#### RECORDS SUPPLIED ####

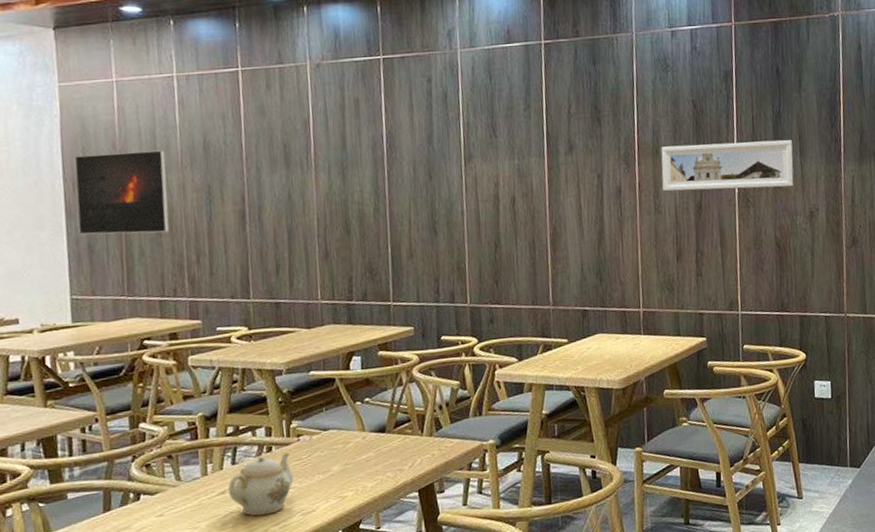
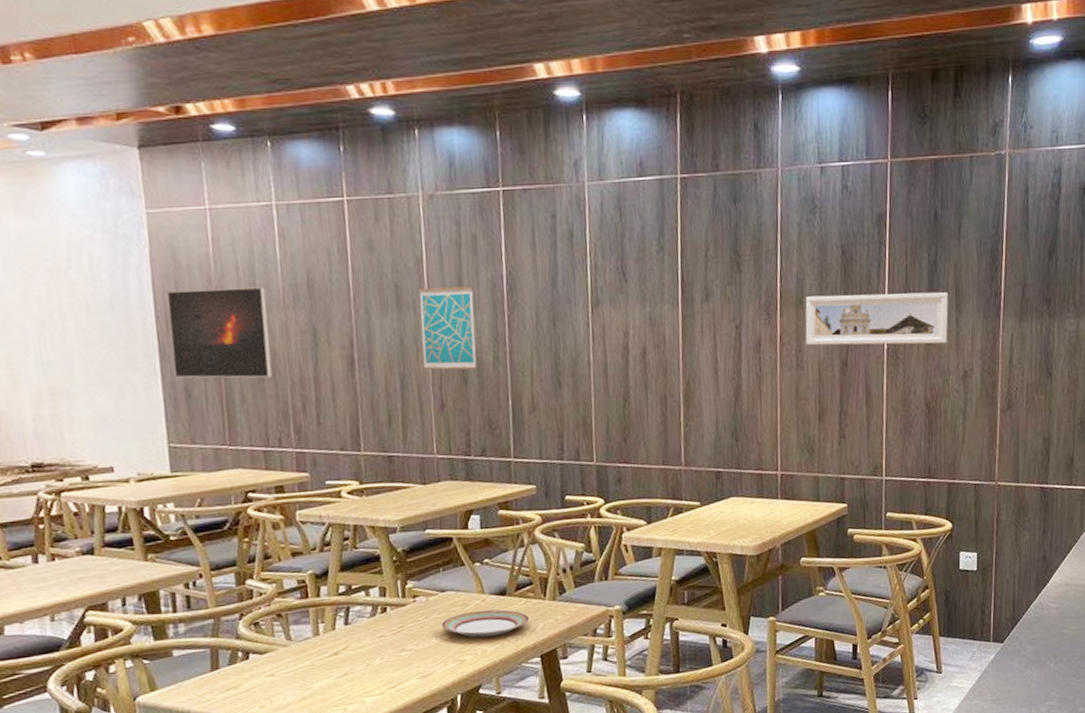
teapot: present [228,453,293,516] -> none [341,614,410,678]
wall art: none [305,145,359,223] -> present [418,286,477,371]
plate: none [324,446,408,474] -> present [442,609,530,638]

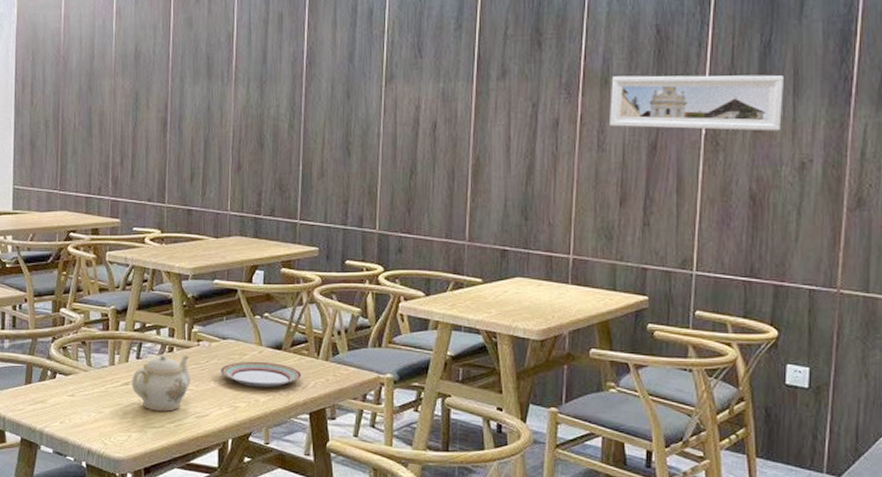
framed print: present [166,287,273,378] -> none [24,57,101,135]
teapot: none [341,614,410,678] -> present [132,355,191,412]
wall art: present [418,286,477,371] -> none [226,59,276,136]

####

Quote verbatim the final run of lines in the material above, from the line that contains "wall art: none" through the very last line, excluding any pictures.

• [WRITTEN ANSWER]
wall art: none [305,145,359,223] -> present [418,286,477,371]
plate: none [324,446,408,474] -> present [442,609,530,638]

framed print: present [166,287,273,378] -> none [24,57,101,135]
teapot: none [341,614,410,678] -> present [132,355,191,412]
wall art: present [418,286,477,371] -> none [226,59,276,136]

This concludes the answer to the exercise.